In a highly unusual move, the Labour Party has released some details of its internal polling.
Labour leader Andrew Little objected to the results in the latest One News Colmar Brunton poll that had National steady on 48 percent, Labour down two points to 26 percent, the Green Party up one point to 13 percent and New Zealand First up two points to 11 percent.
Mr Little told reporters at Parliament that the poll stood in "stark contrast" to other polls including Labour's internal polling and other published polls.
"So far at odds with those polls that I reject the result ... so I just think the results aren't accurate.
"Here's what the TVNZ poll requires you to believe - that two years on from the election, with their failure to deal with housing, their failure to deal with homelessness, their failure to deal with rising crime, their failure to deal with education ... that somehow the government is as popular as ever.
"That simply isn't credible," Mr Little said.
When asked for Labour's internal polling, the party released the headline figures, which had National on 40 percent and Labour on 31 percent.
Labours internal polling from end of August to 5th Sept, 750 people 3.6% MOE pic.twitter.com/7voAOawK24— Jane Patterson (@janepatterson) September 13, 2016
Labour's media staff said the 40 percent result for National should be treated with caution, as it seemed to be unusually low, and the trend was for National to be around the 43 to 44 percent mark.
The polling also showed a 46 percent "unfavourable" result for Prime Minister John Key as National Party leader, compared with 33 percent for Mr Little. The "favourable" result was 52 percent for Mr Key, and 49 percent for his Labour counterpart.

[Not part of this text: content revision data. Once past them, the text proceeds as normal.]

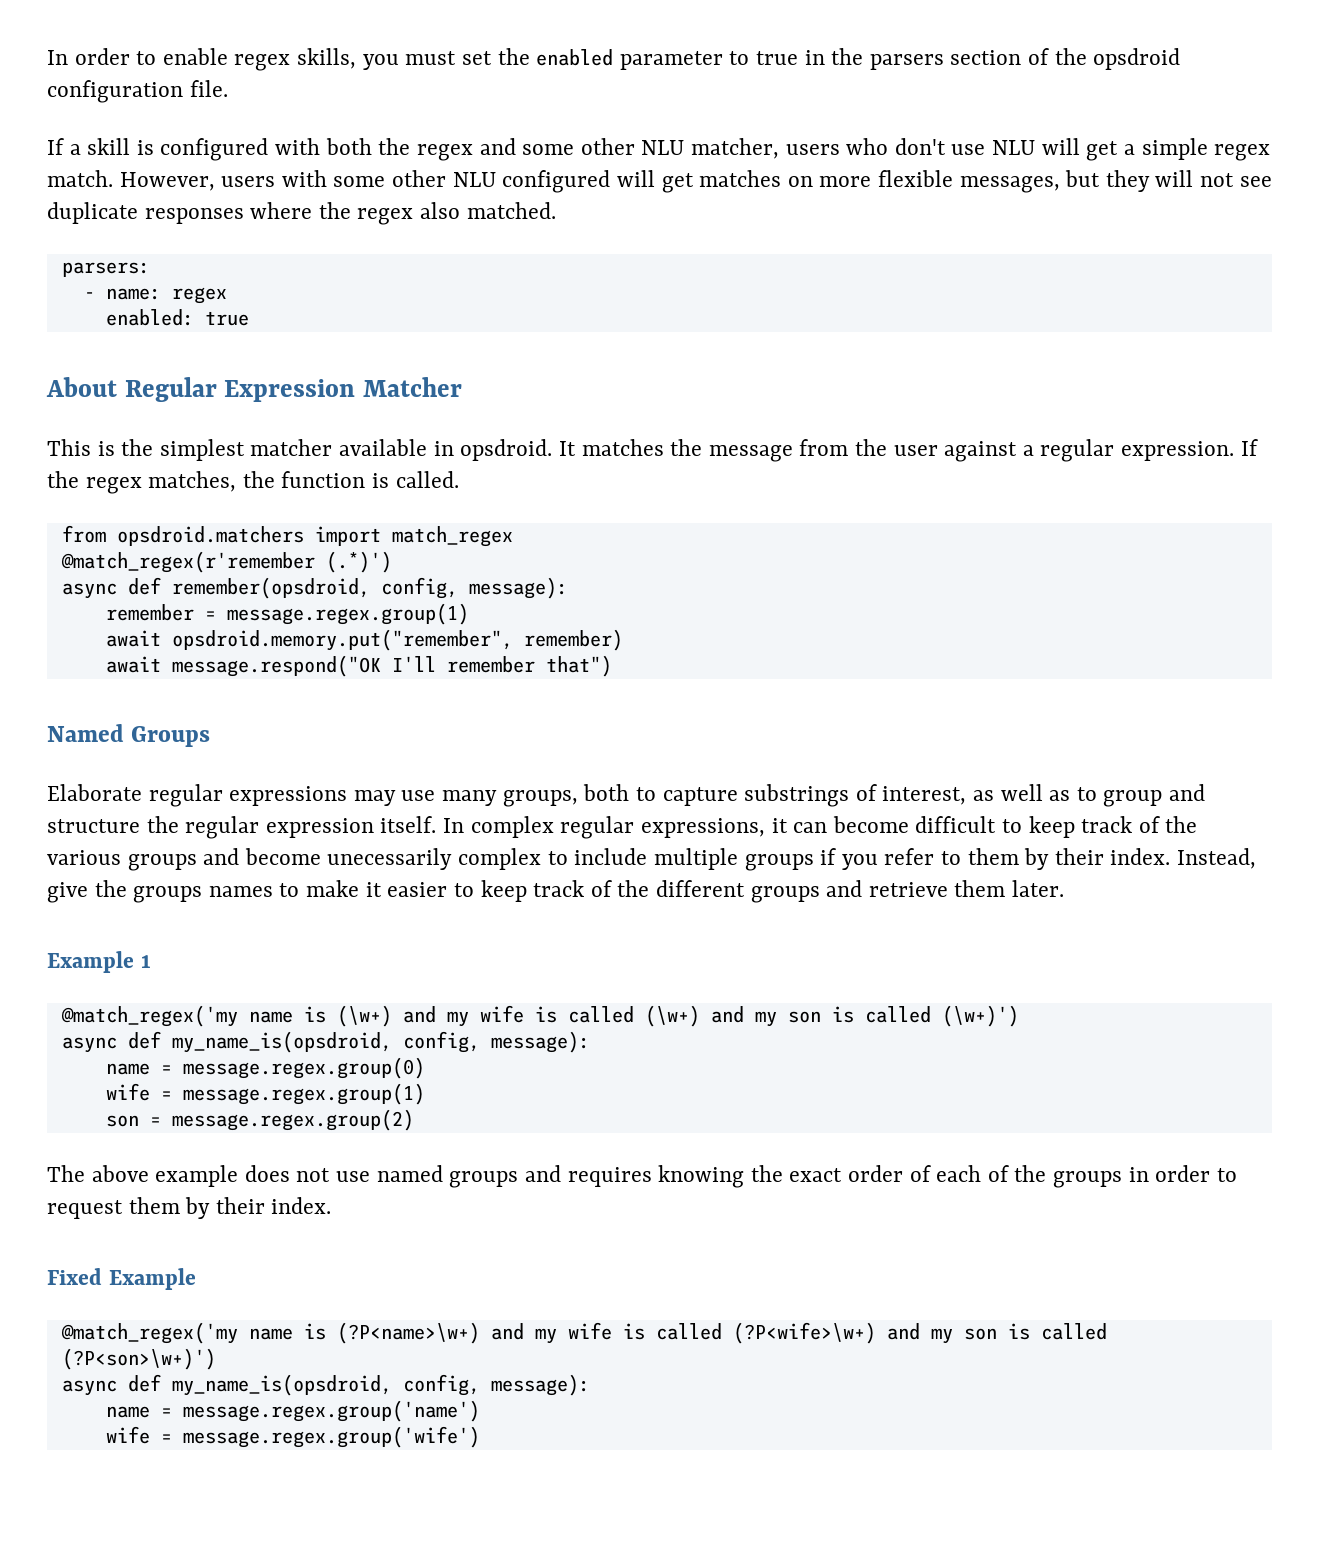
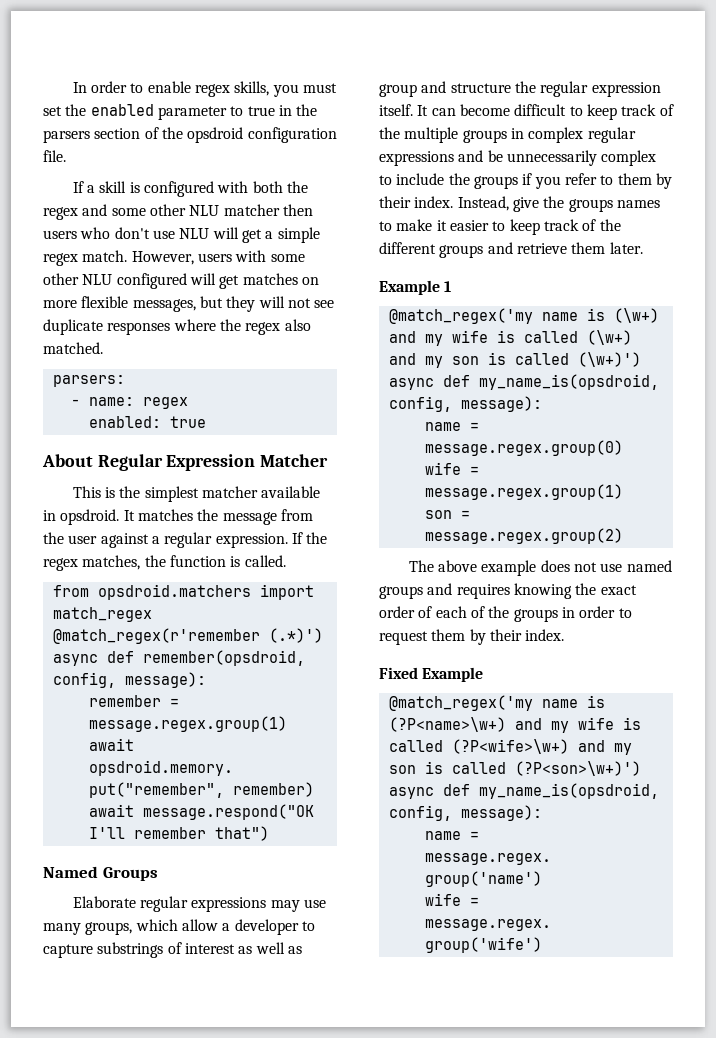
[690,138,779,159] matcher, -> [223,204,313,216] matcher then
[583,784,630,801] both -> [135,919,299,935] which allow a developer
[882,786,967,805] interest, -> [184,943,235,954] interest
[1076,787,1097,801] to -> (302, 950) none
[443,816,788,839] In complex regular expressions, it -> [417,105,429,116] It
[47,848,453,871] various groups and become unecessarily -> [404,127,636,143] [379,150,597,166] multiple groups in complex regular expressions and be unnecessarily
[653,848,738,870] multiple -> [448,173,470,185] the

The Labour poll, carried out by UMR, covered the period between 31 August to 5 September and surveyed 750 people, with a margin of error of 3.6 percent.
The poll is done every fortnight.
The latest result from RNZ's Poll of Polls, compiled by Colin James, showed National at 45.7 percent, Labour on 28.5 percent, the Greens on 13.5 percent and New Zealand First on 9.5 percent.
'They can believe whatever they want to believe'
Mr Key said Labour releasing its own internal polling seemed a bit desperate.
"At the end of the day, they can believe whatever they want to believe, there's a slew of public polls out there - none of them really look like Labour is polling, but to be frank I'm not really focused on their polling.
"I focus on doing my job and in the end we'll have a poll and it's called the general election."
He said it did not put any pressure on the National Party to release its own Curia polling.
"Part of me would love to, but no I don't think it should."